Zixinus wrote:What's more weird to me is the air-locks. I know that Soviet engineering is famous for stressing reliability and my experiences to Metro is pretty limited only to London and Budapest system, but why the bloody hell would there be airlocks in a metro system? Did the Metro builders expect to double as a nuclear shelters or something?
Are you kidding man?
All Metros in the USSR were made as bomb and nuclear shelters.
I posted a crude translation of the first chapter of Metro here sometime before... I guess,
here it is.
Zixinus wrote:I get that it is supposed to be social commentary: even in the underworld of the metro, people will still cling to silly ideas like Marxist communism and fascism. It just seems so weird, that between fighting monsters and trying to make food in tight underground tunnels, there would be time for such shit.
Communism is very popular in Russia, so the "Red Line" is perhaps one of the more realistic nation states (far more so than "Polis") - the only more real ones are the bandit thug commanded "stations" on the orange line. Neo-Nazis are on the rise after the collapse of USSR (Russian Neo-Nazis do sound very odd, but I'm sure you can find ones in Hungary as well), so them having one station under control is likewise no wonder.
It's a social fantasy after all. And Glukhovsky knows a little more about Russia, because he's a Russian; so his social commentary IS valid, and to a greater extent than people think. If it looks stupid to Americans or whatnot, I couldn't care less.

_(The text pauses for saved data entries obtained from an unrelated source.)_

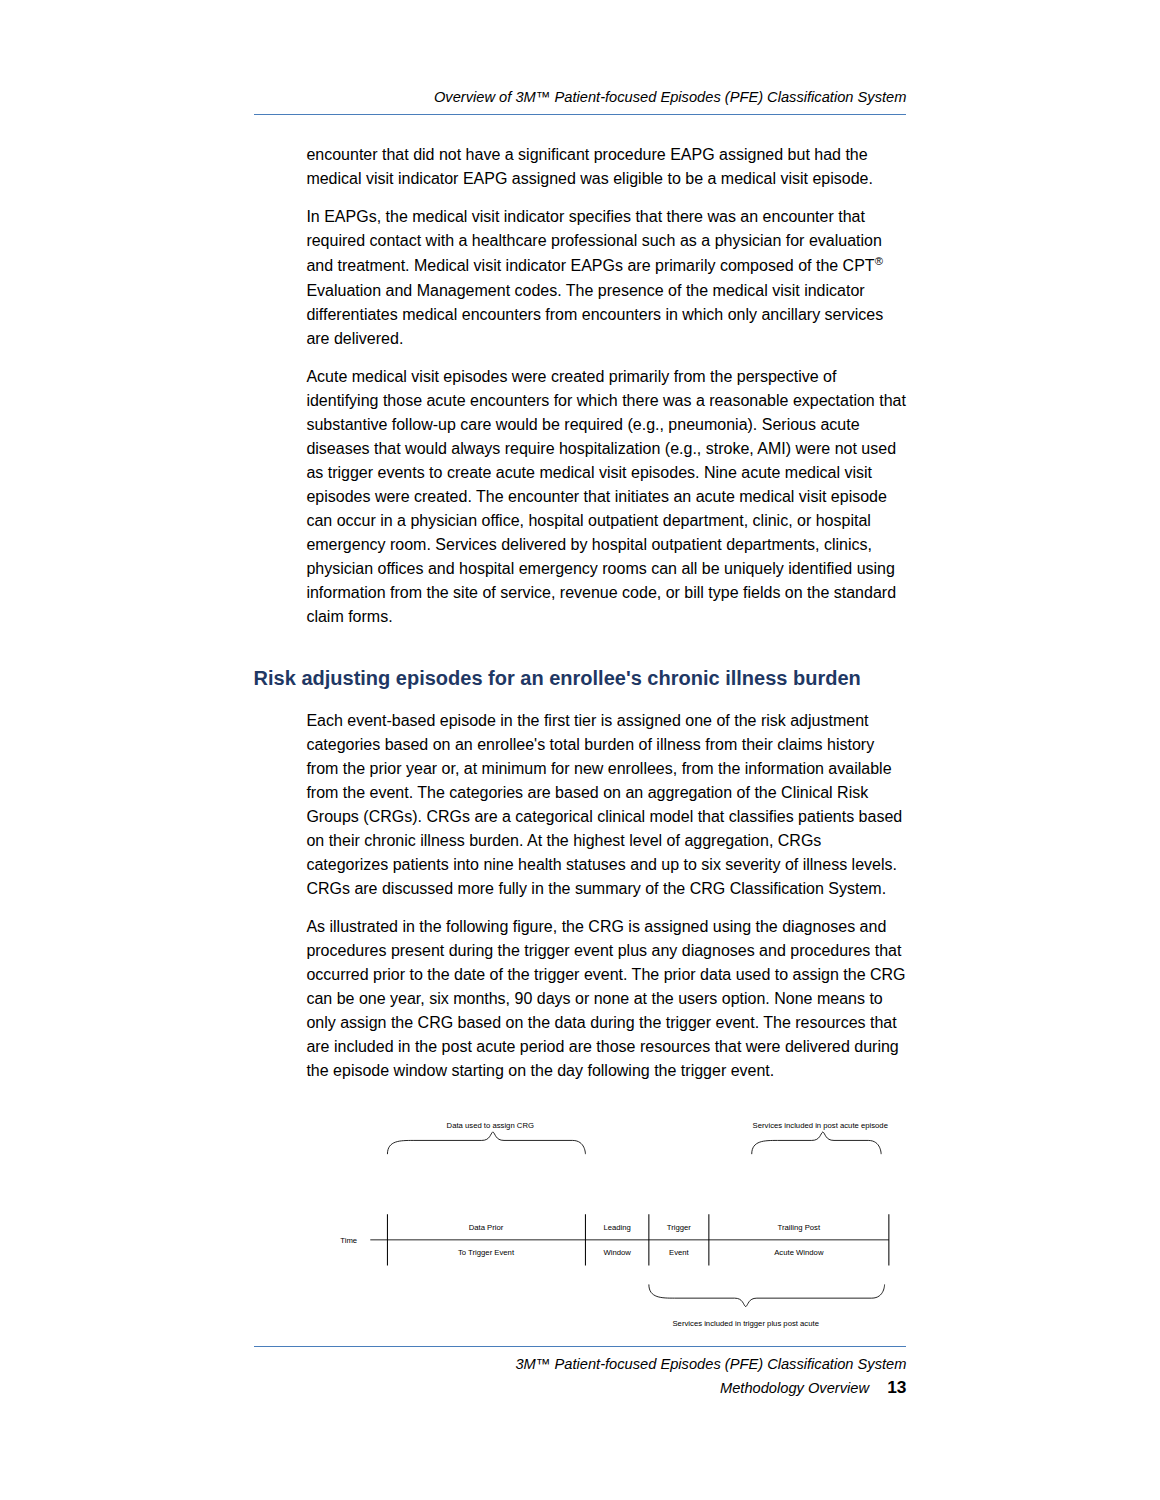Overview of 3M™ Patient-focused Episodes (PFE) Classification System
encounter that did not have a significant procedure EAPG assigned but had the medical visit indicator EAPG assigned was eligible to be a medical visit episode.
In EAPGs, the medical visit indicator specifies that there was an encounter that required contact with a healthcare professional such as a physician for evaluation and treatment. Medical visit indicator EAPGs are primarily composed of the CPT® Evaluation and Management codes. The presence of the medical visit indicator differentiates medical encounters from encounters in which only ancillary services are delivered.
Acute medical visit episodes were created primarily from the perspective of identifying those acute encounters for which there was a reasonable expectation that substantive follow-up care would be required (e.g., pneumonia). Serious acute diseases that would always require hospitalization (e.g., stroke, AMI) were not used as trigger events to create acute medical visit episodes. Nine acute medical visit episodes were created. The encounter that initiates an acute medical visit episode can occur in a physician office, hospital outpatient department, clinic, or hospital emergency room. Services delivered by hospital outpatient departments, clinics, physician offices and hospital emergency rooms can all be uniquely identified using information from the site of service, revenue code, or bill type fields on the standard claim forms.
Risk adjusting episodes for an enrollee's chronic illness burden
Each event-based episode in the first tier is assigned one of the risk adjustment categories based on an enrollee's total burden of illness from their claims history from the prior year or, at minimum for new enrollees, from the information available from the event. The categories are based on an aggregation of the Clinical Risk Groups (CRGs). CRGs are a categorical clinical model that classifies patients based on their chronic illness burden. At the highest level of aggregation, CRGs categorizes patients into nine health statuses and up to six severity of illness levels. CRGs are discussed more fully in the summary of the CRG Classification System.
As illustrated in the following figure, the CRG is assigned using the diagnoses and procedures present during the trigger event plus any diagnoses and procedures that occurred prior to the date of the trigger event. The prior data used to assign the CRG can be one year, six months, 90 days or none at the users option. None means to only assign the CRG based on the data during the trigger event. The resources that are included in the post acute period are those resources that were delivered during the episode window starting on the day following the trigger event.
Data used to assign CRG Services included in post acute episode Time Data Prior To Trigger Event Leading Window Trigger Event Trailing Post Acute Window Services included in trigger plus post acute
3M™ Patient-focused Episodes (PFE) Classification System Methodology Overview 13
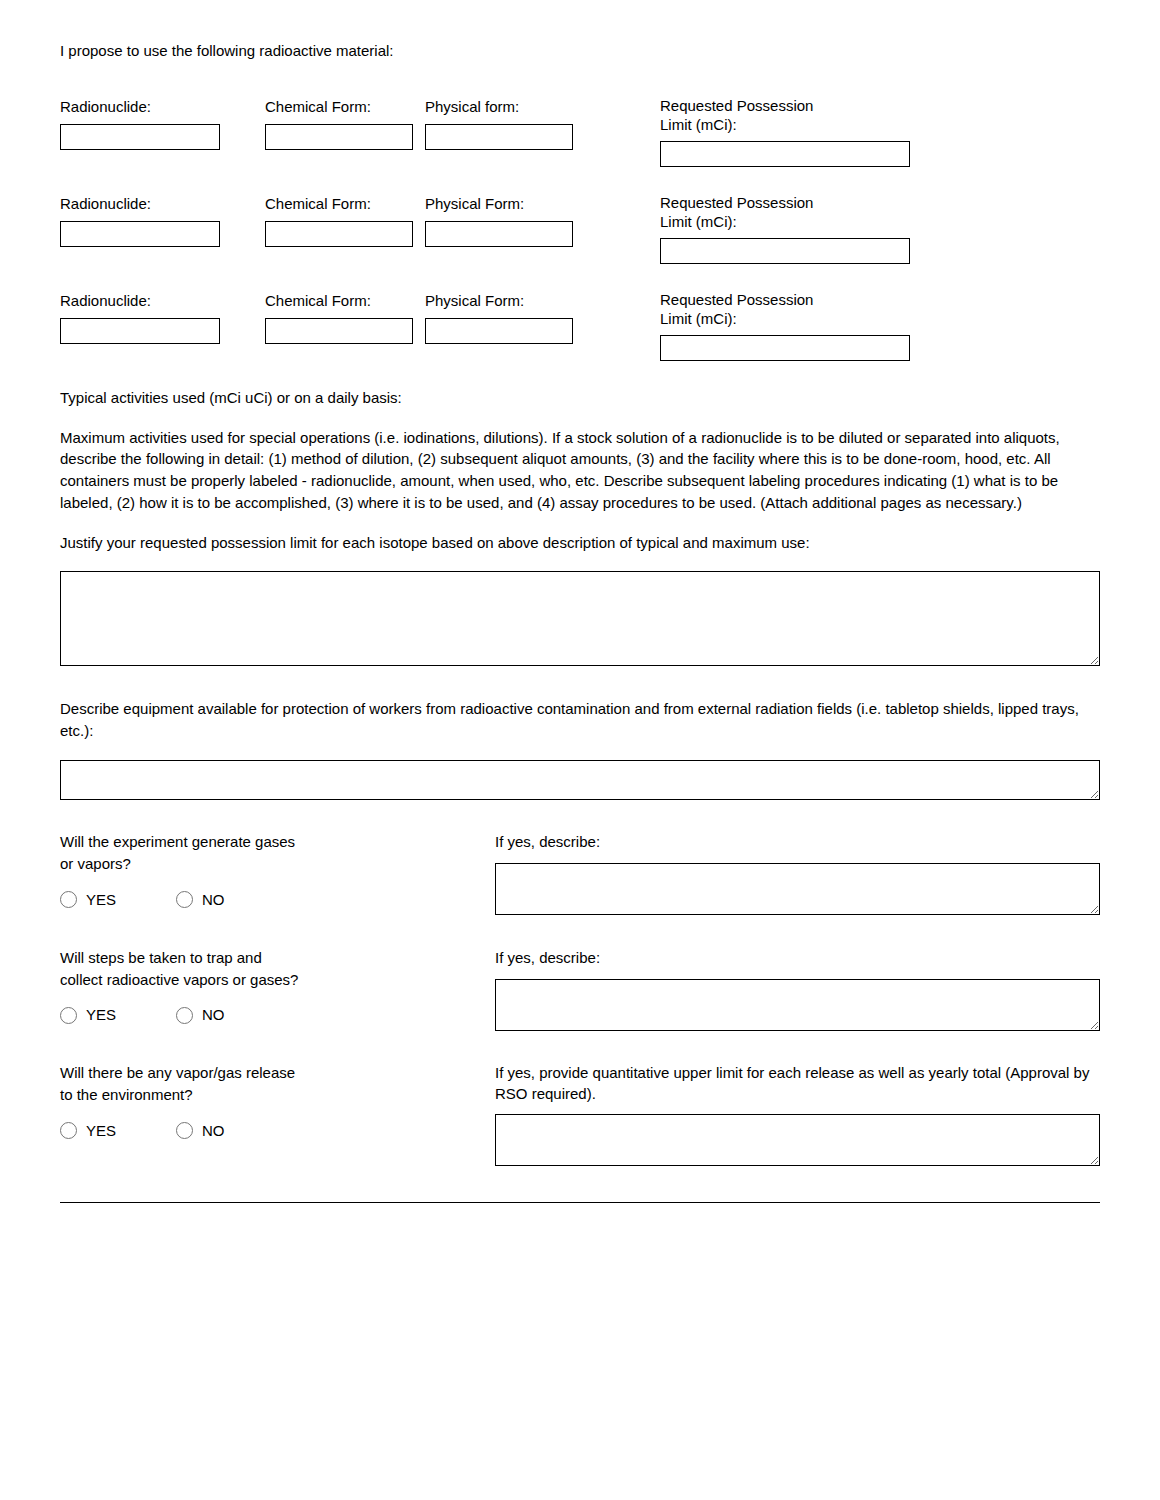I propose to use the following radioactive material:
Radionuclide:
Chemical Form:
Physical form:
Requested Possession Limit (mCi):
Radionuclide:
Chemical Form:
Physical Form:
Requested Possession Limit (mCi):
Radionuclide:
Chemical Form:
Physical Form:
Requested Possession Limit (mCi):
Typical activities used (mCi uCi) or on a daily basis:
Maximum activities used for special operations (i.e. iodinations, dilutions). If a stock solution of a radionuclide is to be diluted or separated into aliquots, describe the following in detail: (1) method of dilution, (2) subsequent aliquot amounts, (3) and the facility where this is to be done-room, hood, etc. All containers must be properly labeled - radionuclide, amount, when used, who, etc. Describe subsequent labeling procedures indicating (1) what is to be labeled, (2) how it is to be accomplished, (3) where it is to be used, and (4) assay procedures to be used. (Attach additional pages as necessary.)
Justify your requested possession limit for each isotope based on above description of typical and maximum use:
Describe equipment available for protection of workers from radioactive contamination and from external radiation fields (i.e. tabletop shields, lipped trays, etc.):
Will the experiment generate gases
or vapors?
YES NO
If yes, describe:
Will steps be taken to trap and
collect radioactive vapors or gases?
YES NO
If yes, describe:
Will there be any vapor/gas release
to the environment?
YES NO
If yes, provide quantitative upper limit for each release as well as yearly total (Approval by RSO required).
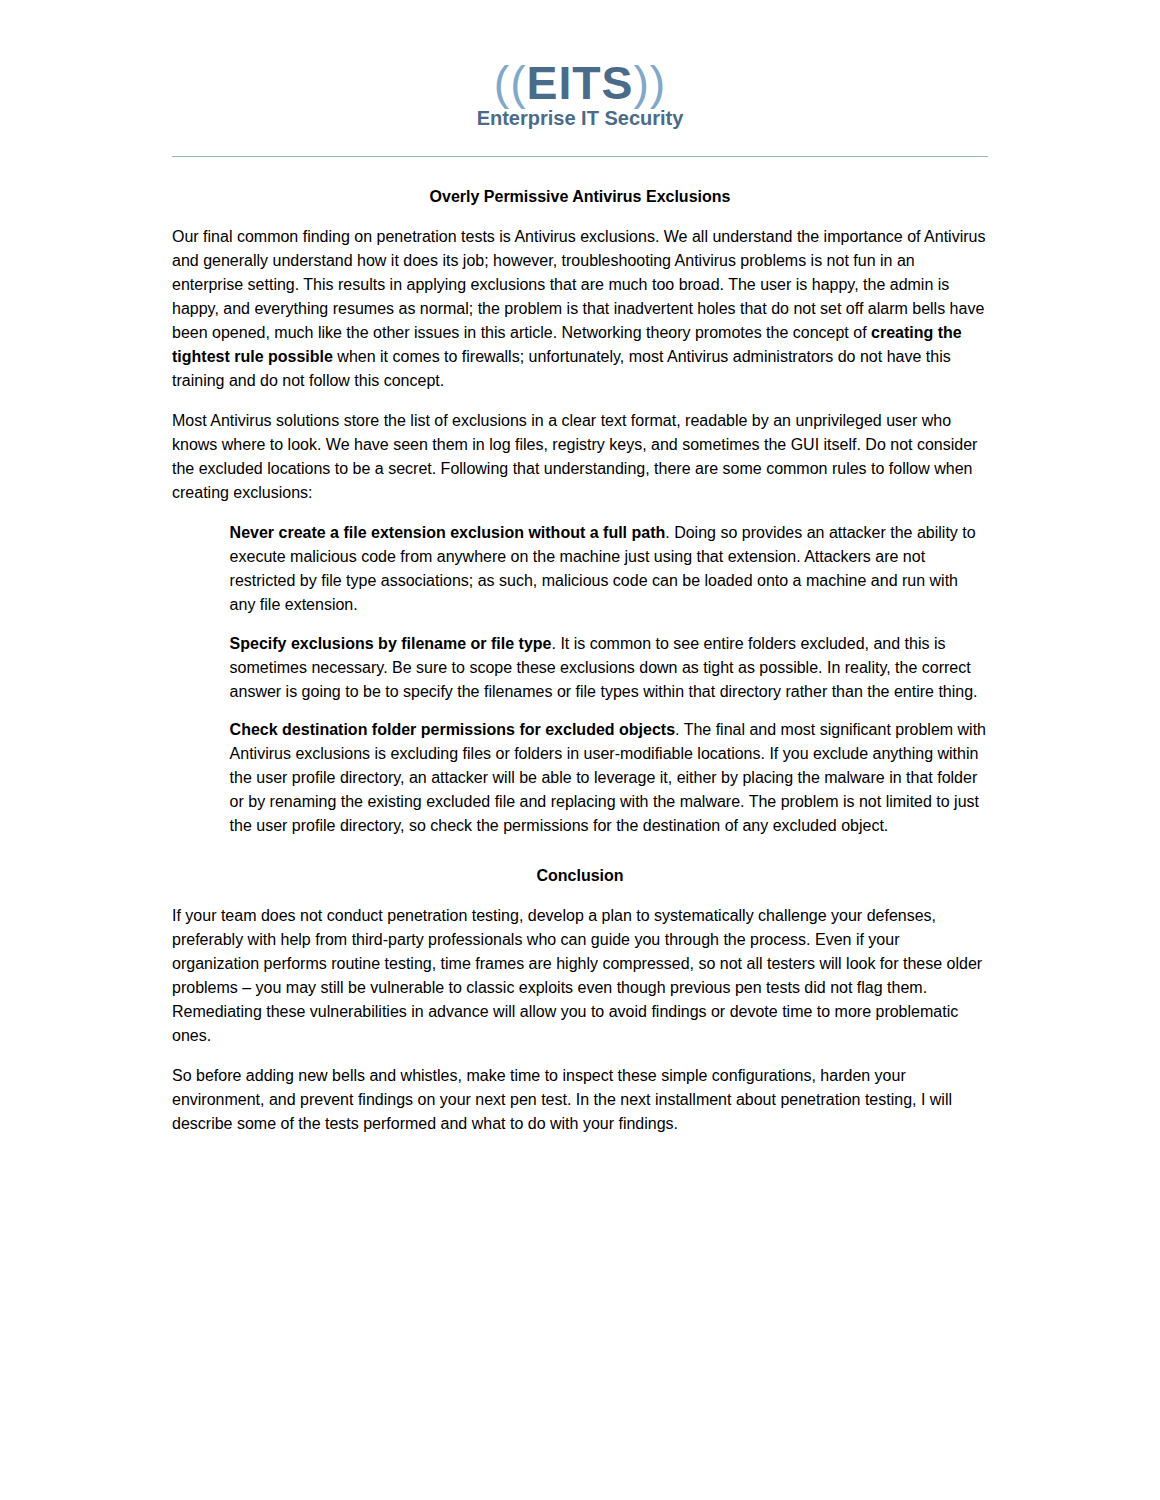((EITS))
Enterprise IT Security
Overly Permissive Antivirus Exclusions
Our final common finding on penetration tests is Antivirus exclusions. We all understand the importance of Antivirus and generally understand how it does its job; however, troubleshooting Antivirus problems is not fun in an enterprise setting. This results in applying exclusions that are much too broad. The user is happy, the admin is happy, and everything resumes as normal; the problem is that inadvertent holes that do not set off alarm bells have been opened, much like the other issues in this article. Networking theory promotes the concept of creating the tightest rule possible when it comes to firewalls; unfortunately, most Antivirus administrators do not have this training and do not follow this concept.
Most Antivirus solutions store the list of exclusions in a clear text format, readable by an unprivileged user who knows where to look. We have seen them in log files, registry keys, and sometimes the GUI itself. Do not consider the excluded locations to be a secret. Following that understanding, there are some common rules to follow when creating exclusions:
Never create a file extension exclusion without a full path. Doing so provides an attacker the ability to execute malicious code from anywhere on the machine just using that extension. Attackers are not restricted by file type associations; as such, malicious code can be loaded onto a machine and run with any file extension.
Specify exclusions by filename or file type. It is common to see entire folders excluded, and this is sometimes necessary. Be sure to scope these exclusions down as tight as possible. In reality, the correct answer is going to be to specify the filenames or file types within that directory rather than the entire thing.
Check destination folder permissions for excluded objects. The final and most significant problem with Antivirus exclusions is excluding files or folders in user-modifiable locations. If you exclude anything within the user profile directory, an attacker will be able to leverage it, either by placing the malware in that folder or by renaming the existing excluded file and replacing with the malware. The problem is not limited to just the user profile directory, so check the permissions for the destination of any excluded object.
Conclusion
If your team does not conduct penetration testing, develop a plan to systematically challenge your defenses, preferably with help from third-party professionals who can guide you through the process. Even if your organization performs routine testing, time frames are highly compressed, so not all testers will look for these older problems – you may still be vulnerable to classic exploits even though previous pen tests did not flag them. Remediating these vulnerabilities in advance will allow you to avoid findings or devote time to more problematic ones.
So before adding new bells and whistles, make time to inspect these simple configurations, harden your environment, and prevent findings on your next pen test. In the next installment about penetration testing, I will describe some of the tests performed and what to do with your findings.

They know nothing about Russia and continue to revel in that.
As an aside, the "Bad Missile Ending" is the official novel ending (the Dark Ones are wiped out with a missile strike). It's also not clear from the novel if the Dark Ones are good or bad, if it's true that they're "good" or they're brainwashing Artyom into doing their bidding (since they've mindfucked a hell lot of people). The game's unambigious on that, I suppose.
There are some other differences from the book, chiefly in day/night changing (in the book, the DAY is too dangerous to rise to the surface, in the game, it's the night).
I'm only getting started, so I'm not sure - the Che Guevara band are in the game or not?